EXTON, Pa. — Artificial intelligence (AI) has the potential to help nonprofit organizations expand their impact, but adopting the technology can be overwhelming for those without a background in it.
“For us, just the general knowledge about how to use AI and what it can do is a challenge,” said Jessica Rigo, executive director of YMCA of Greater Brandywine. “We are so used to our own systems and processes, that something like AI, that is new and innovative, not a lot of us have exposure to it.”
To help Chester County nonprofits overcome this challenge, Penn State’s Nittany AI Alliance joined forces with United Way of Chester County and Innovation Titan to host an "AI for Impact" workshop. The event brought together nine area nonprofits and social enterprises with industry leaders and Penn State staff, faculty and students to explore ways these important community organizations could use AI in their everyday work.
Rigo said the workshop helped to demystify AI and see the potential the technology has to assist her organization in its mission to strengthen Chester County.
“I took away that AI can actually help us tell our story,” Rigo said. “When we are talking about impact in the community, it is about getting our message and our mission out there. A lot of people don’t realize that we are a service organization; they look at the Y as a gym and swim. I think AI can help us overcome that.”
The workshop is one of many ways that the Nittany AI Alliance, a Penn State Outreach initiative, brings together students, faculty, staff, and industry leaders with nonprofit and community organizations to address real-world problems through experiential learning projects using AI.
“Artificial intelligence is emerging as a disruptive force that will impact every industry. Our goal is to help nonprofits identify opportunities to leverage this disruptive force to improve efficiencies, increase capacity, and approach challenges in new ways,” said Daren Coudriet, executive director of innovation for Penn State Outreach and the Nittany AI Alliance. “Our programs increase the University’s land-grant impact while providing students with experiential learning opportunities that help prepare them for an AI-enabled world.”
Those are the type of opportunities that Youakim Badr, a professor of data analytics and artificial engineering at Penn State Great Valley, said he looks to provide for his students. He participated in the workshop with 12 students from Penn State Great Valley, where they worked with the nonprofit leaders to identify and develop potential AI projects that could benefit the organizations.
“This workshop presents a valuable opportunity for students to engage with industry leaders, address tangible challenges, and contribute meaningfully to society,” Badr said.
Dheeraj Gosangi, a graduate student pursuing a master’s degree in Data Analytics, said working with the nonprofits provided him a venue to apply the skills he has gained in the classroom.
“Back in college we learn the theory part of it, but this is giving me a chance to put my skills to use and get some practical knowledge,” Gosangi said. “As students we are always looking for opportunities on how we can improve our world. This is a good opportunity to do that.

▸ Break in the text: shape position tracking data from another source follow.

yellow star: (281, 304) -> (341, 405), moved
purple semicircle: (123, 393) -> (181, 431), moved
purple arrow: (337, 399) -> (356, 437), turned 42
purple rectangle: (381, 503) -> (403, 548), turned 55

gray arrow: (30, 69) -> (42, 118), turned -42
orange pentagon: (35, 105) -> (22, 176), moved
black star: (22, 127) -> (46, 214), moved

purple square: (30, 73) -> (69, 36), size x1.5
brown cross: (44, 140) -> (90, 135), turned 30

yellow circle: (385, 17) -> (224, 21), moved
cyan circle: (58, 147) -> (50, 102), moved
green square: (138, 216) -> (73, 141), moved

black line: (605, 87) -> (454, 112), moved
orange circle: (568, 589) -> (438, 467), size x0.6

I would like to put AI to use where I can possibly give back to society.”
Mark Mintzer, CEO and founder of Youth Mentoring Partnership, said working with the team of students has helped him identify opportunities where AI could help his program as it works to close the mentoring gap for youth in Chester County.
“It was eye-opening, really eye-opening, especially for a baby boomer. I think there are so many applications of AI that are right at our fingertips, that could already enhance what we are doing presently with relative ease,” Mintzer said.

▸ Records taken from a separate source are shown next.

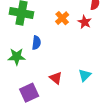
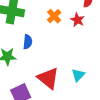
red triangle: (56, 78) -> (48, 78), size x1.6

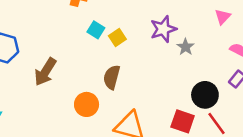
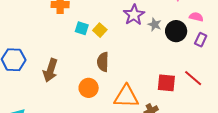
black circle: (205, 95) -> (176, 31), moved

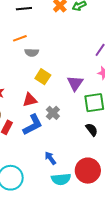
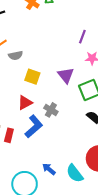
blue arrow: (50, 158) -> (49, 169), moved
cyan semicircle: (61, 179) -> (75, 173), turned 72

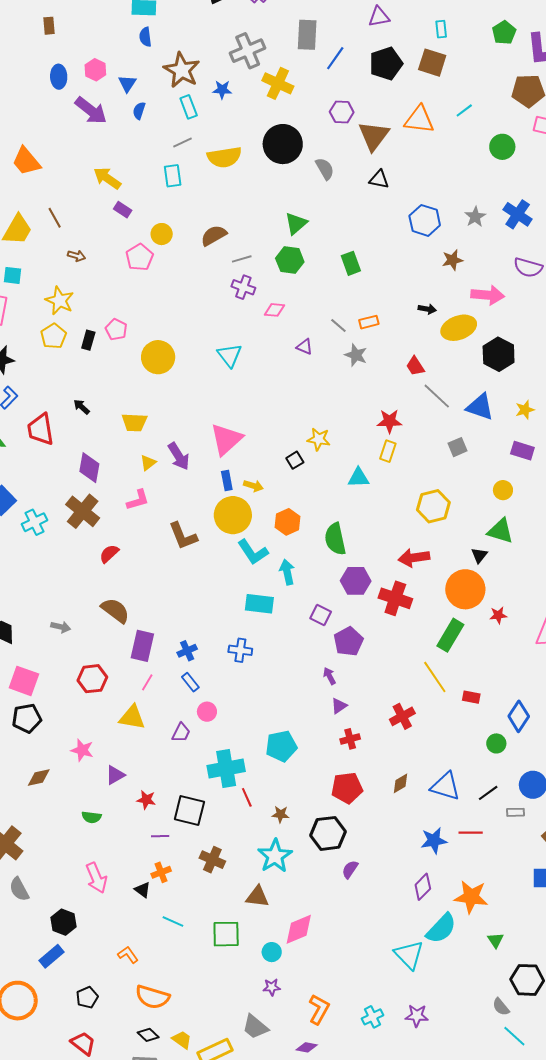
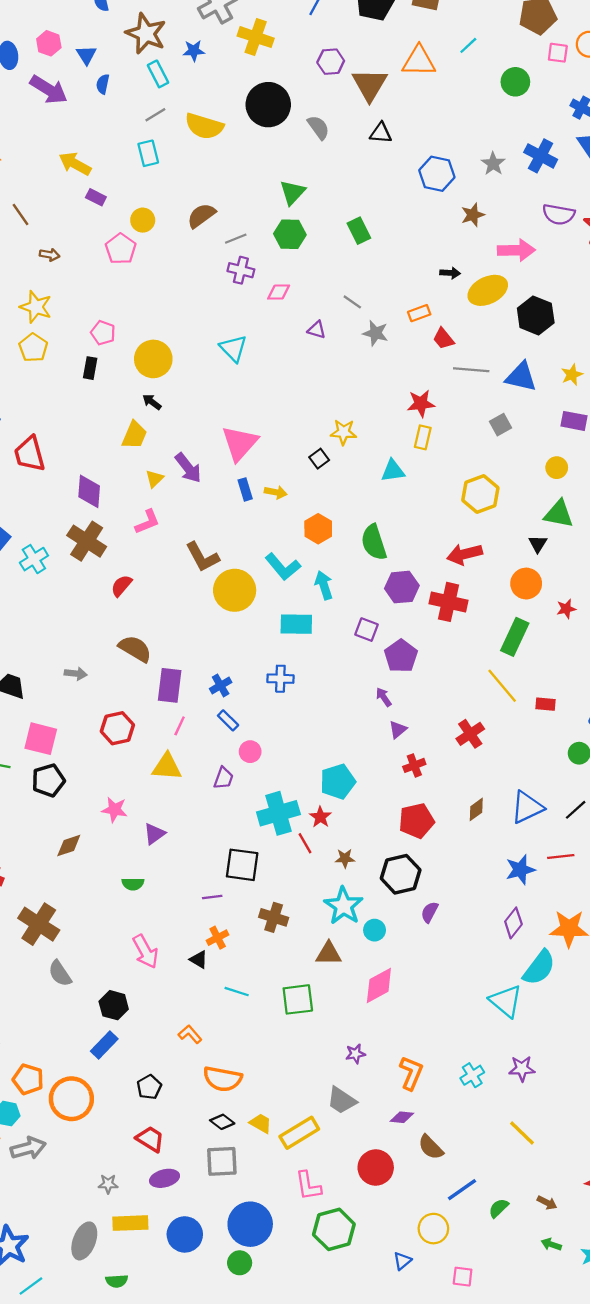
yellow semicircle: (224, 157) -> (204, 126), turned 32
orange rectangle: (369, 322) -> (419, 313), moved
black rectangle: (88, 340) -> (90, 368), moved
gray line: (437, 396) -> (471, 370), turned -32
black arrow: (82, 407) -> (152, 402), moved
yellow trapezoid: (134, 422) -> (134, 435), turned -64
yellow circle: (233, 515) -> (235, 590), moved
orange circle: (465, 589) -> (526, 584), size x0.7
blue triangle: (445, 786) -> (527, 807), turned -36
red star: (146, 800) -> (320, 817), moved, turned 30
cyan circle: (272, 952) -> (375, 930), moved

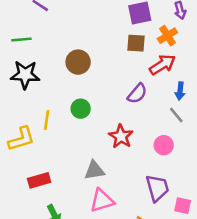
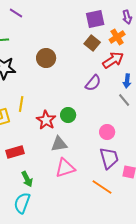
brown square: (136, 43) -> (92, 43), turned 35
green circle: (81, 109) -> (68, 115), moved
red star: (121, 136) -> (46, 120), moved
pink circle: (164, 145) -> (107, 132), moved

Moving forward, both Rigo and Mintzer said they plan for their organizations to continue working with the students to further develop the AI solutions that they identified during the workshop.

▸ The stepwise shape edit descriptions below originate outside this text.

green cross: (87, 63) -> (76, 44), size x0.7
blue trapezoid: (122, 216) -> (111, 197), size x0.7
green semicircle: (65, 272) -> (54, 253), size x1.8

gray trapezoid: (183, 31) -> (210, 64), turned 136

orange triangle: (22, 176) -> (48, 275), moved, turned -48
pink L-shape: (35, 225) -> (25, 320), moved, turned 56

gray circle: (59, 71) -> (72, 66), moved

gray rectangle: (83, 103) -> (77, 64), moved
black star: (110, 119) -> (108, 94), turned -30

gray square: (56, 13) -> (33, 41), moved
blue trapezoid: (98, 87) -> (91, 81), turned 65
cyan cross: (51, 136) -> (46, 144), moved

Andy Gatto, innovation ecosystem and partnership strategist for the Nittany AI Alliance, said the Nittany AI Alliance has the framework for that to happen beginning with the upcoming Nittany AI Challenge, a program where students teams compete for “AI for good” project funding.
“Big picture, we see this workshop as step one towards creating a community focused, AI innovation ecosystem across Pennsylvania,” Gatto said. "We hope the ideas sparked by today's discussions grow into something bigger in the Nittany AI Challenge.”
Chris Saello, president and CEO of United Way of Chester County, said the work started at the workshop will benefit the participating nonprofits and the community moving forward.
“We appreciate the new partnership between the university and United Way of Chester County to harness the power of Penn State to make Chester County a better place to live and work,” Saello said. “This 'AI for Impact' workshop was a huge success, not only demystifying AI but also fostering innovative thinking, and it encouraged the development of AI-driven initiatives to propel their missions forward and create meaningful, sustainable impact for the community at large.”